People often ask me how I ‘manage’, how I find it possible to both specialise and grow a family at the same time. I always tell them that us humans are incredibly resilient and flexible, and that everything becomes bearable and ‘normal’ after a time, if not necessarily fun. I always tell them that I couldn’t do it without my amazing husband and the wonderful woman who is nanny to our babies. I always say there are people who somehow cope with even worse situations than mine: single mothers, women who wake at four in the morning to commute to low-paying and ungratifying jobs, parents of special needs or very sick children.
But even if my life is easier than it could be, it still feels pretty tough, and I often want to tell the people who ask how I’m managing that I’m not sure that I am. To use a tired metaphor, I wonder if I’m failing to see the wood for the trees.
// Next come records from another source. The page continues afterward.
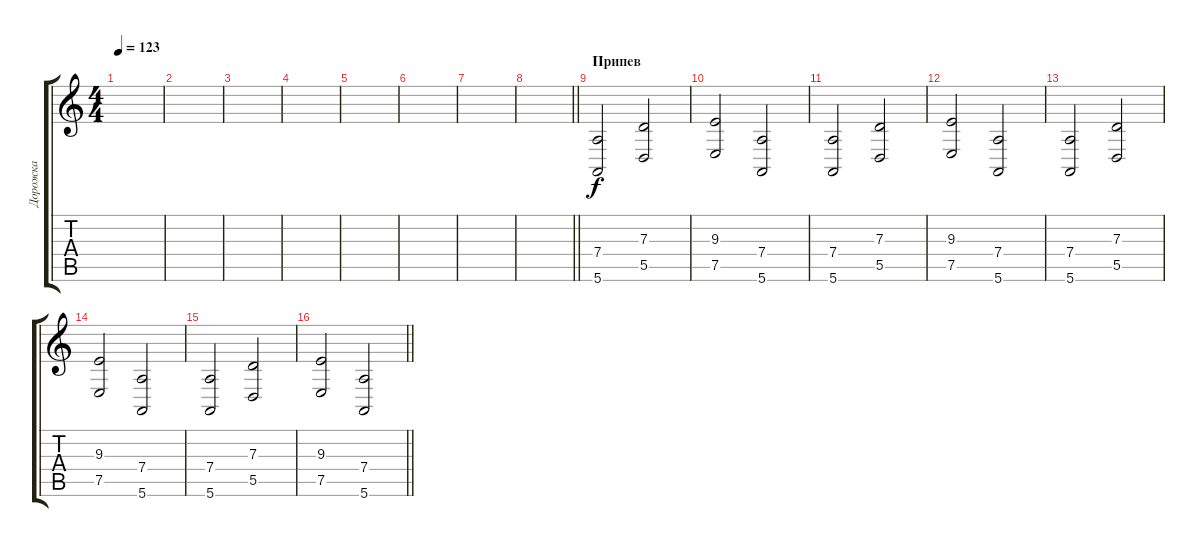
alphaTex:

\track ("Дорожка" "Дорожка") {instrument electricpiano2}
\staff {score tabs}
\tuning (E4 B3 G3 D3 A2 E2) {hide}
\ts (4 4)
\tempo 123
\clef g2
\ks c
|
|
|
|
|
|
|
\barLineRight lightlight
|
\section ("" "Припев")
(7.4 5.6).2{instrument accordion} (7.3 5.5).2 |
(9.3 7.5).2 (7.4 5.6).2 |
(7.4 5.6).2 (7.3 5.5).2 |
(9.3 7.5).2 (7.4 5.6).2 |
(7.4 5.6).2 (7.3 5.5).2 |
(9.3 7.5).2 (7.4 5.6).2 |
(7.4 5.6).2 (7.3 5.5).2 |
\barLineRight lightlight
(9.3 7.5).2 (7.4 5.6).2
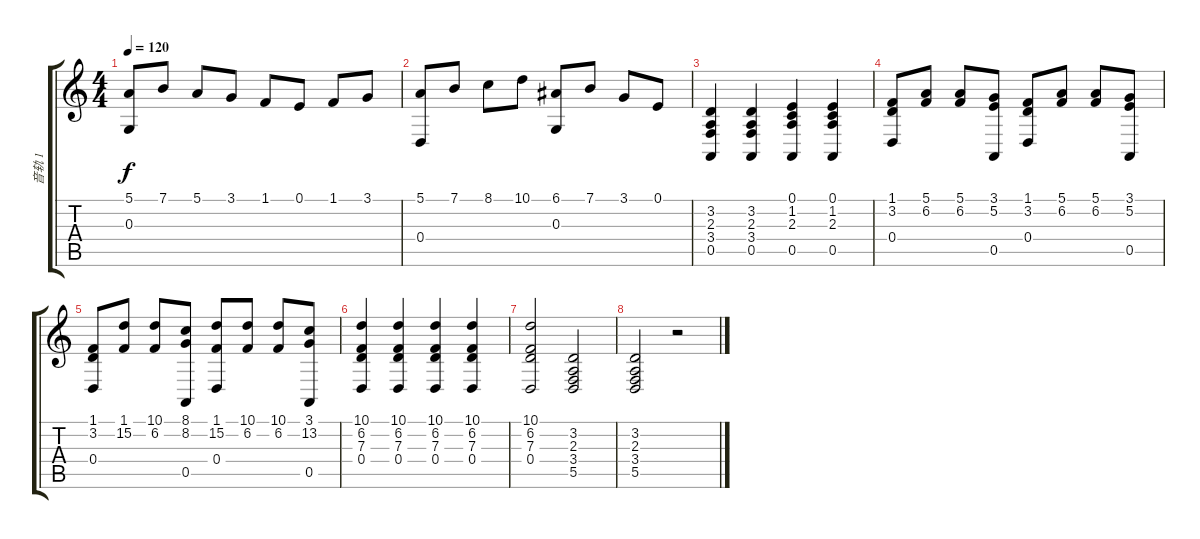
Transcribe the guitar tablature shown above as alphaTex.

\track ("音轨 1" "音轨 1") {instrument acousticgrandpiano}
\staff {score tabs}
\tuning (E4 B3 G3 D3 A2 E2) {hide}
\ts (4 4)
\tempo 120
\clef g2
\ks c
(5.1 0.3).8{dy f} 7.1.8 5.1.8 3.1.8 1.1.8 0.1.8 1.1.8 3.1.8 |
(5.1 0.4).8 7.1.8 8.1.8 10.1.8 (6.1 0.3).8 7.1.8 3.1.8 0.1.8 |
(3.2 2.3 3.4 0.5).4 (3.2 2.3 3.4 0.5).4 (0.1 1.2 2.3 0.5).4 (0.1 1.2 2.3 0.5).4 |
(1.1 3.2 0.4).8 (5.1 6.2).8 (5.1 6.2).8 (3.1 5.2 0.5).8 (1.1 3.2 0.4).8 (5.1 6.2).8 (5.1 6.2).8 (3.1 5.2 0.5).8 |
(1.1 3.2 0.4).8 (1.1 15.2).8 (10.1 6.2).8 (8.1 8.2 0.5).8 (1.1 15.2 0.4).8 (10.1 6.2).8 (10.1 6.2).8 (3.1 13.2 0.5).8 |
(10.1 6.2 7.3 0.4).4 (10.1 6.2 7.3 0.4).4 (10.1 6.2 7.3 0.4).4 (10.1 6.2 7.3 0.4).4 |
(10.1 6.2 7.3 0.4).2 (3.2 2.3 3.4 5.5).2 |
(3.2 2.3 3.4 5.5).2 r.2
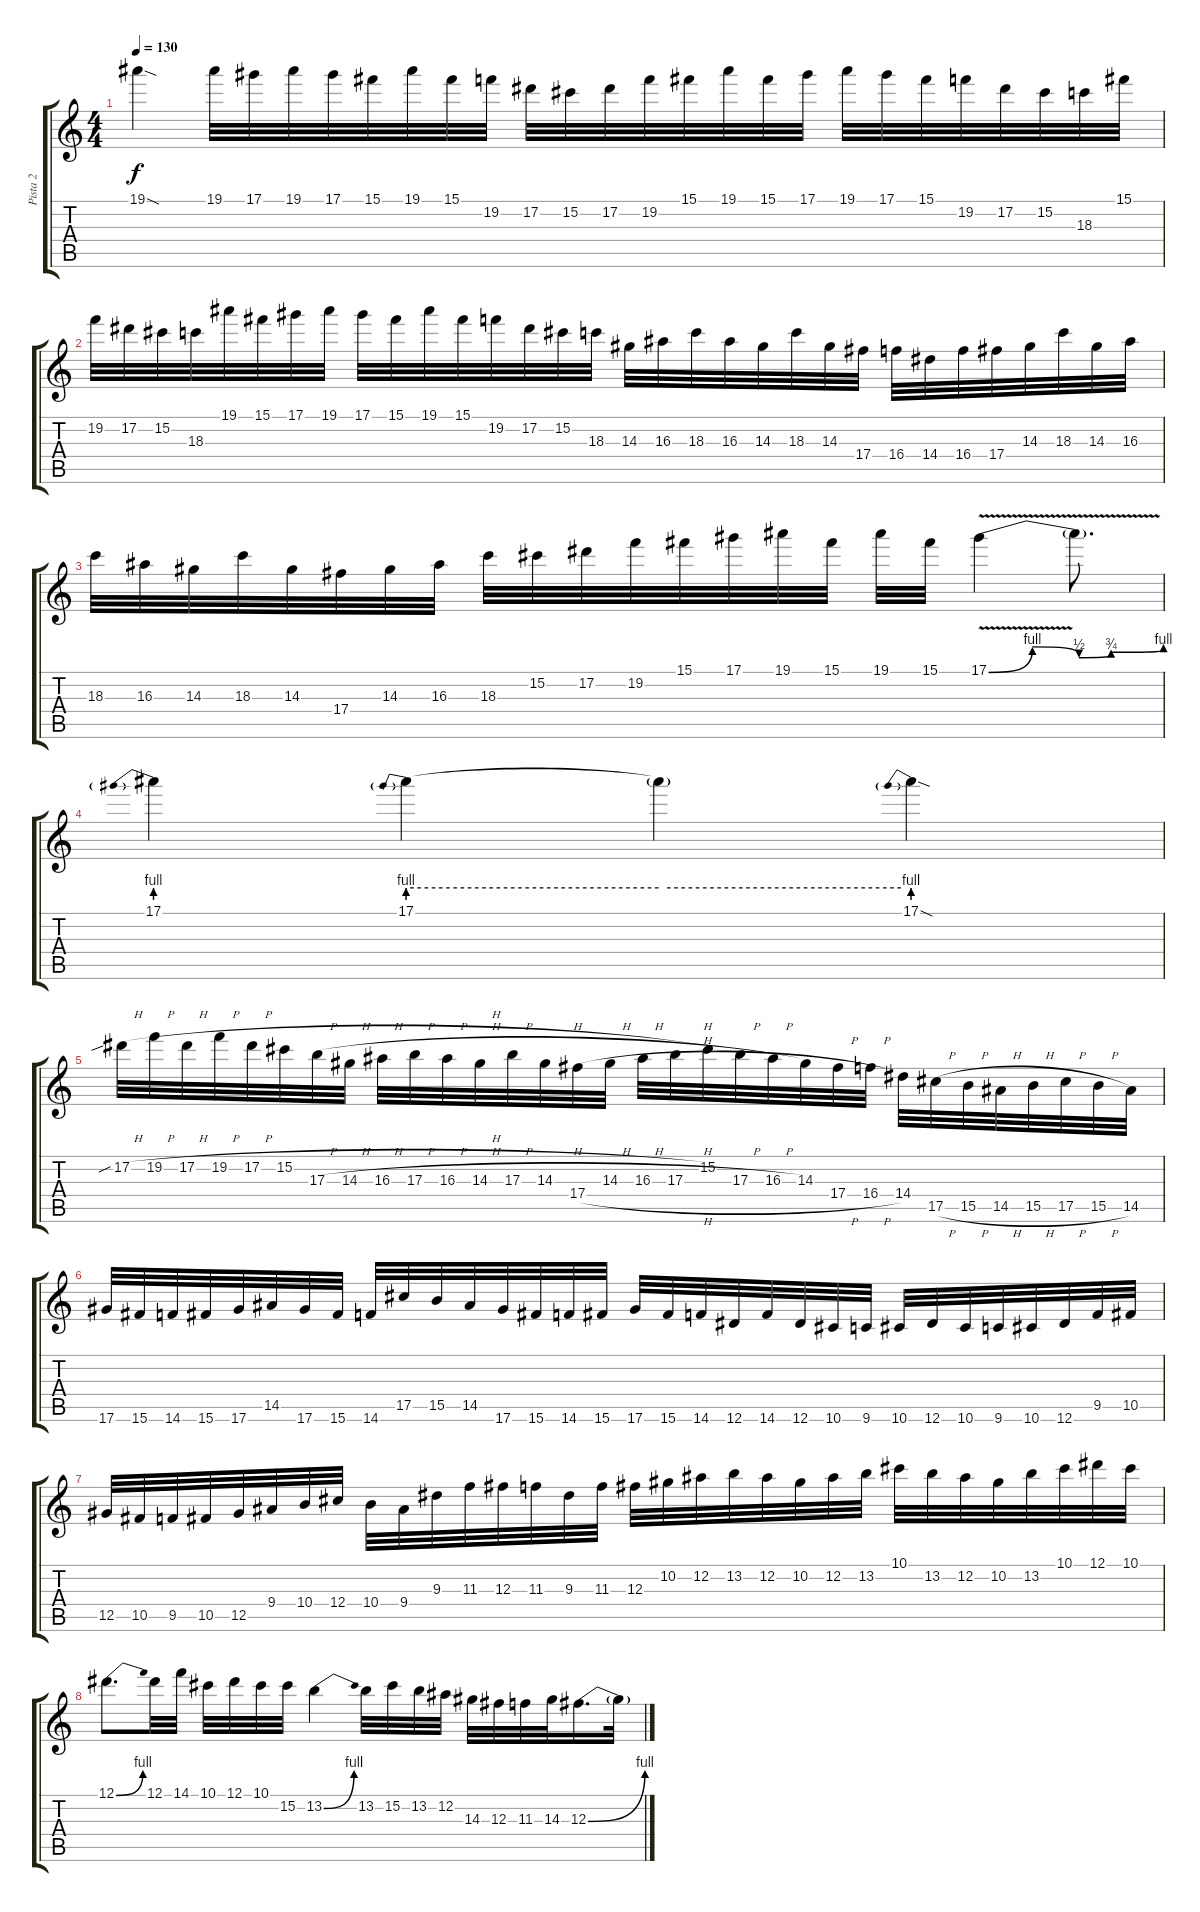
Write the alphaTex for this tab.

\track ("Pista 2" "Pista 2") {instrument overdrivenguitar}
\staff {score tabs}
\tuning (Eb4 Bb3 Gb3 Db3 Ab2 Eb2) {hide}
\ts (4 4)
\tempo 130
\clef g2
\ks c
19.1{sod}.4{dy f} 19.1.32 17.1.32 19.1.32 17.1.32 15.1.32 19.1.32 15.1.32 19.2.32 17.2.32 15.2.32 17.2.32 19.2.32 15.1.32 19.1.32 15.1.32 17.1.32 19.1.32 17.1.32 15.1.32 19.2.32 17.2.32 15.2.32 18.3.32 15.1.32 |
19.2.32 17.2.32 15.2.32 18.3.32 19.1.32 15.1.32 17.1.32 19.1.32 17.1.32 15.1.32 19.1.32 15.1.32 19.2.32 17.2.32 15.2.32 18.3.32 14.3.32 16.3.32 18.3.32 16.3.32 14.3.32 18.3.32 14.3.32 17.4.32 16.4.32 14.4.32 16.4.32 17.4.32 14.3.32 18.3.32 14.3.32 16.3.32 |
18.3.32 16.3.32 14.3.32 18.3.32 14.3.32 17.4.32 14.3.32 16.3.32 18.3.32 15.2.32 17.2.32 19.2.32 15.1.32 17.1.32 19.1.32 15.1.32 19.1.32 15.1.32 17.1{be (custom 0 0 15 4 31 2 42 3 60 4) v}.4 17.1{t}.8{d} |
17.1{be (prebend 0 4 60 4)}.4 17.1{be (prebend 0 4 60 4)}.4 17.1{be (hold 0 4 60 4) t}.4 17.1{be (prebend 0 4 60 4) sod}.4 |
17.2{sib h}.32 19.2{h}.32 17.2{h}.32 19.2{h}.32 17.2{h}.32 15.2{h}.32 17.3{h}.32 14.3{h}.32 16.3{h}.32 17.3{h}.32 16.3{h}.32 14.3{h}.32 17.3{h}.32 14.3{h}.32 17.4{h}.32 14.3{h}.32 16.3{h}.32 17.3{h}.32 15.2.32 17.3{h}.32 16.3{h}.32 14.3.32 17.4{h}.32 16.4{h}.32 14.4.32 17.5{h}.32 15.5{h}.32 14.5{h}.32 15.5{h}.32 17.5{h}.32 15.5{h}.32 14.5.32 |
17.6.32 15.6.32 14.6.32 15.6.32 17.6.32 14.5.32 17.6.32 15.6.32 14.6.32 17.5.32 15.5.32 14.5.32 17.6.32 15.6.32 14.6.32 15.6.32 17.6.32 15.6.32 14.6.32 12.6.32 14.6.32 12.6.32 10.6.32 9.6.32 10.6.32 12.6.32 10.6.32 9.6.32 10.6.32 12.6.32 9.5.32 10.5.32 |
12.5.32 10.5.32 9.5.32 10.5.32 12.5.32 9.4.32 10.4.32 12.4.32 10.4.32 9.4.32 9.3.32 11.3.32 12.3.32 11.3.32 9.3.32 11.3.32 12.3.32 10.2.32 12.2.32 13.2.32 12.2.32 10.2.32 12.2.32 13.2.32 10.1.32 13.2.32 12.2.32 10.2.32 13.2.32 10.1.32 12.1.32 10.1.32 |
12.1{be (bend 0 0 60 4)}.8{d} 12.1.32 14.1.32 10.1.32 12.1.32 10.1.32 15.2.32 13.2{be (bend 0 0 60 4)}.4 13.2.32 15.2.32 13.2.32 12.2.32 14.3.32 12.3.32 11.3.32 14.3.32 12.3{be (bend 0 0 60 4)}.16{d} 12.3{t}.32
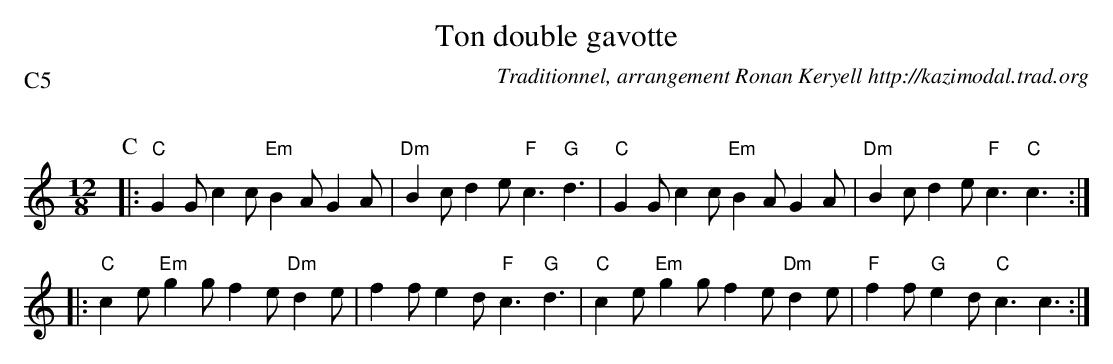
X:1
T:Ton double gavotte
C:Traditionnel, arrangement Ronan Keryell http://kazimodal.trad.org
Q:C3=156
P:C5
M:12/8
K:C
P:C
|: "C"G2 G c2 c "Em"B2 A G2 A | "Dm"B2 c d2 e "F"c3 "G"d3 |\
	 "C"G2 G c2 c "Em"B2 A G2 A | "Dm"B2 c d2 e "F"c3 "C"c3 :|
|: "C"c2 e "Em"g2 g f2 e "Dm"d2 e | f2 f e2 d "F"c3 "G"d3 |\
	"C"c2 e "Em"g2 g f2 e "Dm"d2 e | "F"f2 f "G"e2 d "C"c3 c3 :|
I thrash through each day, moving doggedly from task to task, and at the end of it I have done my job and my children are clean and asleep and in bed. But am I actually getting anywhere? Am I actually moving through the forest to some magical clearing, where I’ll be a specialist who has some control over her own life, with whole, healthy children in whose lives I play a meaningful role? Or am I just wondering in circles and burying myself deeper in the underbrush?
These are the questions that stop me from responding to Facebook posts recommending that female registrars don’t have children while they’re still specialising, or to articles and forums suggesting that trainees have a Mirena inserted before they start. I can’t rally against the nay-sayers when deep down, I worry they may be right. The past week or two, as I inch through the interrupted nights, as I wade through the tired days, as the hospital that employs me looms larger and larger as I drive past it on the way to my kid’s school every day, I really do wonder if I’ll be brave and strong enough to ‘manage’. I hope I will, because I do desperately want it to be possible for women to have a fulfilling career and a healthy family at the same time, and I want to be an example to younger colleagues and trainees who fret about this at night. I want to prove that the people who feel entitled to deliver comment about another person’s reproductive and career choices are wrong. But mostly, I hope I manage because I love my job and have great belief that the thing I hope to be one day is a thing the world needs, but I love my family more, and couldn’t bear to see it broken.
Of course, I am not the first person to do this thing, and am fortunate enough to know and be inspired by many women in a similar position. I know women who finished specialising despite being single parents, or having several school-going children, or giving birth twice between writing their primary and final exams. They had their babies, and went back to work, and achieved what they set out to. I like to think they have left the forest behind, that it didn’t consume them, and that they are stronger and wiser for the journey they took. Each of them that I have spoken to has always told me that it was worth it in the end, and also that ‘it’ — this jumbled life of children and patients and husbands and colleagues and friends and on-calls and kiddies parties and academic presentations — gets not only easier but also better, with time.
In university I had a friend who would always say, when things were rough, ‘Kyk noord en fok voort.’ Really, there’s not much more we can do, is there? Check our compass, check our supplies, and push through that forest. The clearing is out there somewhere.